A lot has been written about the gays on Big Brother and on reality TV in general. Many feel that it’s only feminine men that are overly-dramatic. I find that particularly insulting since it’s been lobbed at me many times. Can there ever be one gay man that everyone embraces? No, because no man can encompass all the mythical qualities that make a perfect human being. Being human is about being flawed. About making mistakes and falling. It’s about learning from our mistakes and getting up, dusting ourselves off and trying to be better. It’s about growth.

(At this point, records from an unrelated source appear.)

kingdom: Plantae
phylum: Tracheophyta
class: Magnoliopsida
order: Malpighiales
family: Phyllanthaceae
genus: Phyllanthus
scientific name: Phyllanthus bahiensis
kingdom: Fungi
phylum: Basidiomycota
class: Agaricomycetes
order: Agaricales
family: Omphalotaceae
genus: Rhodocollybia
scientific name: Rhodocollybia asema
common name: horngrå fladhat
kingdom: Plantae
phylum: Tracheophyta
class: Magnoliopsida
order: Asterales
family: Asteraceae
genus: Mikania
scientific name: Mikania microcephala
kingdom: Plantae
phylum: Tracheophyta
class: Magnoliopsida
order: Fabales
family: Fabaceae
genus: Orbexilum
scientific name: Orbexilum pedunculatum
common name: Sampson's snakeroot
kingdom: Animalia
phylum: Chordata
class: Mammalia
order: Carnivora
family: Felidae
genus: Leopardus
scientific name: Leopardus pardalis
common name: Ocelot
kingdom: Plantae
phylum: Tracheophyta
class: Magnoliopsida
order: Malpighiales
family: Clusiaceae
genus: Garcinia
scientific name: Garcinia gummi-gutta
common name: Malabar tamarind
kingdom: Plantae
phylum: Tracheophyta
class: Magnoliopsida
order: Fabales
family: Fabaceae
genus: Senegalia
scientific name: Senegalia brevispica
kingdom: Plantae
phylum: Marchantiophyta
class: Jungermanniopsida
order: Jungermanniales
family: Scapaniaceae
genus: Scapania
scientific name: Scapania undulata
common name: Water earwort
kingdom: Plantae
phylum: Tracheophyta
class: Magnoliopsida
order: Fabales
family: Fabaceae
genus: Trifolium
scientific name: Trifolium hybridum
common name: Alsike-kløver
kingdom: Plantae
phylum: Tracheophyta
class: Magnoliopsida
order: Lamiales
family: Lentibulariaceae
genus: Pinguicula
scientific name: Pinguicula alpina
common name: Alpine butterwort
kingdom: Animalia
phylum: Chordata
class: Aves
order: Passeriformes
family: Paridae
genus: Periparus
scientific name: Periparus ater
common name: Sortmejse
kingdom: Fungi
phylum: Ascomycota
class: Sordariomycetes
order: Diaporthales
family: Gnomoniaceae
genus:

Reality TV is at it’s best a great mirror into worlds we may otherwise not see. It can show us that we are all human no matter what our differences. Who doesn’t remember Pedro Zamora from The Real World and his poignant struggle with HIV? He put a face on a disease many knew so little about. Pedro’s triumph of spirit was his own. It was beautiful to watch and made amazing TV. At the end of the day that’s all we the viewer did, watch and as a performer that’s all he did, perform. The same can be said of anyone who does any reality show. One woman is not a representative of all women. Neither is any man, regardless of his race or sexuality.
I look forward to meeting Joshuah. I want to welcome him to the Big Brother family. 56 days in the Big Brother house, away from family, friends and real life, is no small feat. I want to congratulate him on a job well done. And besides, he’s hot.